This web app is a simple MNIST classifier with an explanation component. The black square below is a canvas you can draw on (with a finger or a mouse, depending on your device). After clicking submit, the canvas content is sent to the model for classification. The results show the model's softmax output (the probabilities that the input belongs to each class), followed by an explanation of why the model thinks the highest-probability class is the correct one. An explanation of the explanation process is in the paragraph below. The interesting part of the explanation is that we can figure out how to fool a model into confidently returning a response even if we just give it something semantically meaningless (see examples below). This all shows us just how easy it is to fool AI, and maybe why we shouldn't put too much trust in its results.
This classifier returns three pieces of data. The original input image, the softmax probabilities of the classifier, and the explanation
for why a classification has been made. The explanation is the most interesting part because we can have the model explain the classification
it has given, which opens up the otherwise closed-box AI system.
The heat map shows us the parts of the image that are important to the classification. Red indicates a positive contribution to the class, grey
does not contribute to the class, and blue areas reduce the class probability. This is produced using Integrated Gradients
from the Captum library.
To compute the integrated gradients of a model \(F\), we start with the input to the model \(x\) and a baseline \(x'\). The baseline is essentially an input
that should elicit no meaningful response from the network (a response that is as uniform as possible). In the case of images, this would be a black image.
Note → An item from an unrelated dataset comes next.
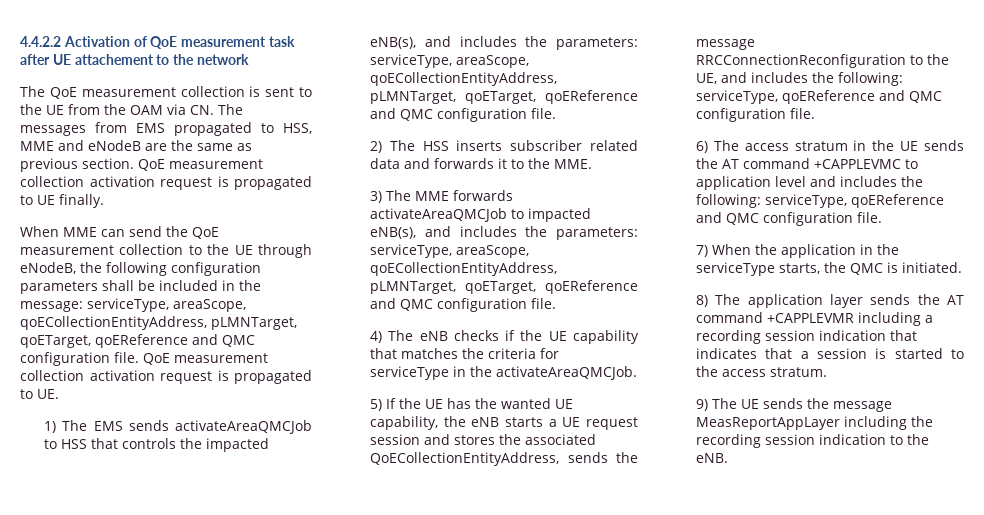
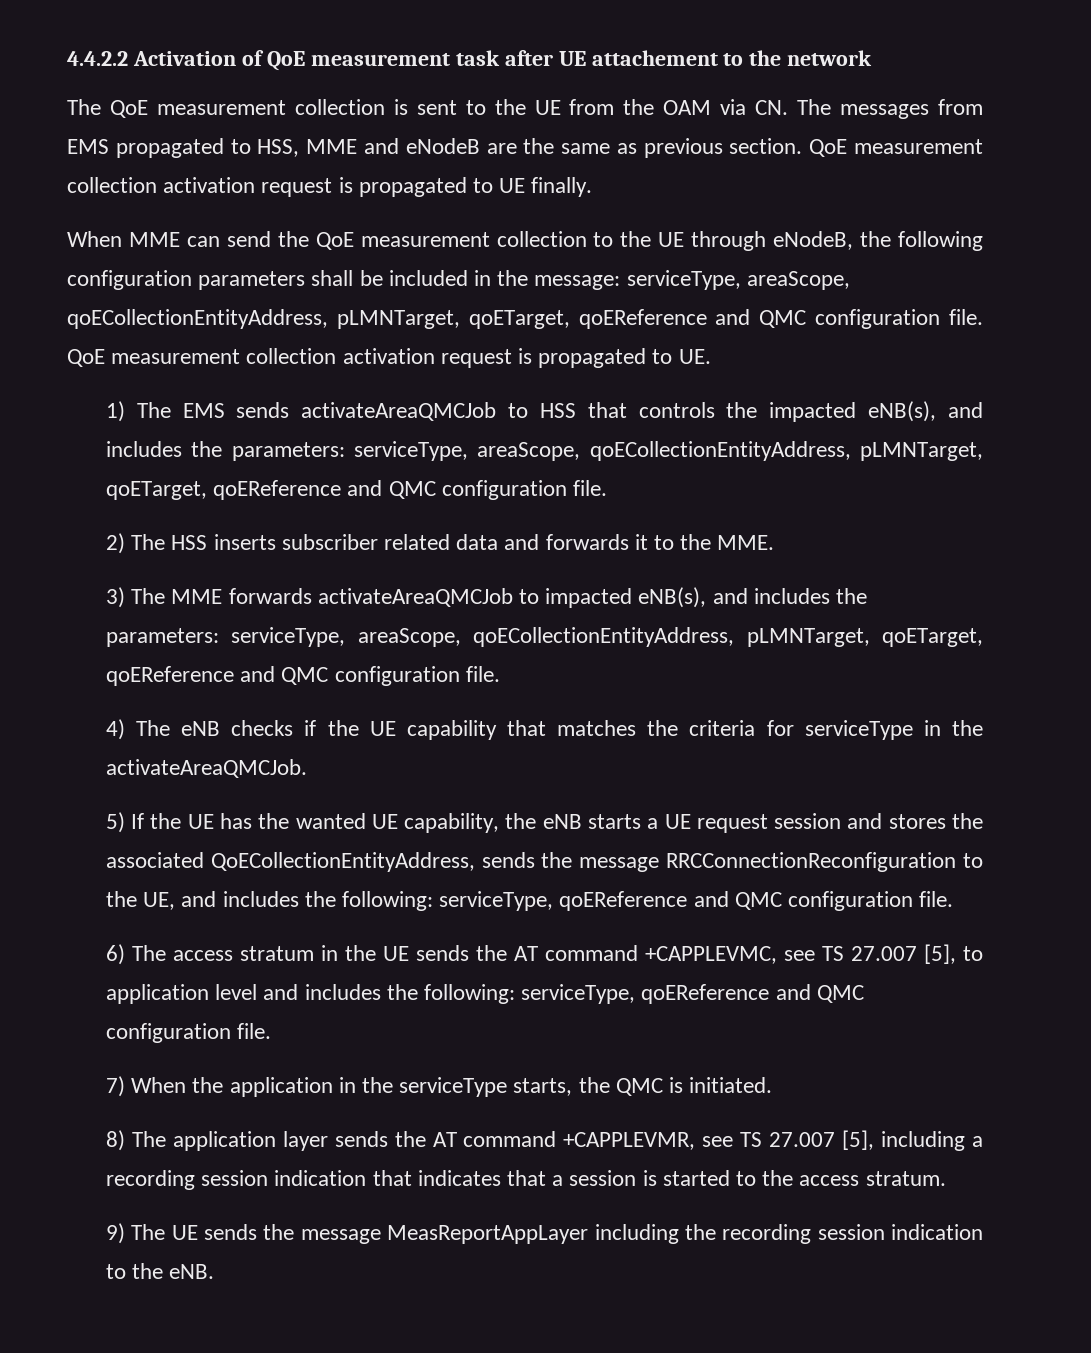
[814,159,902,169] +CAPPLEVMC -> [644,944,956,964] +CAPPLEVMC, see TS 27.007 [5],
[767,313,855,323] +CAPPLEVMR -> [563,1130,875,1150] +CAPPLEVMR, see TS 27.007 [5],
We select a dimension \(i\) (a pixel in the case of images) and take a path integral of the gradient along a linear interpolation from \(x\) to \(x'\):
\[
IG_i(x) := (x_i - x_i') \cdot \int^1_{\alpha=0} \frac{\partial F (x' + \alpha (x-x'))}{\partial x_i} d\alpha
\]
Since \(\alpha \in [0,1]\), we gradually move along the path from a completely black image to the original colour version. While this is happening,
we're paying close attention to the rate of change of the model output with respect to \(x_i\). This allows us to understand the importance of dimension \(i\) to
the classification. Doing this for each pixel (or group of pixels) will enable us to see what parts of the input contribute most strongly to the output!
We can start with a basic classification task.
From this we can see that the top of the 5 is important (a squared off 'c'), followed by the end of the hook. So what happens if we remove the centre part of the 5?
It's still pretty confident it's a 5. But as a human we can kind of tell it's still a 5. But from that last run we can see that we can represent a 5 with just three lines:
The model is still quite sure that's a 5!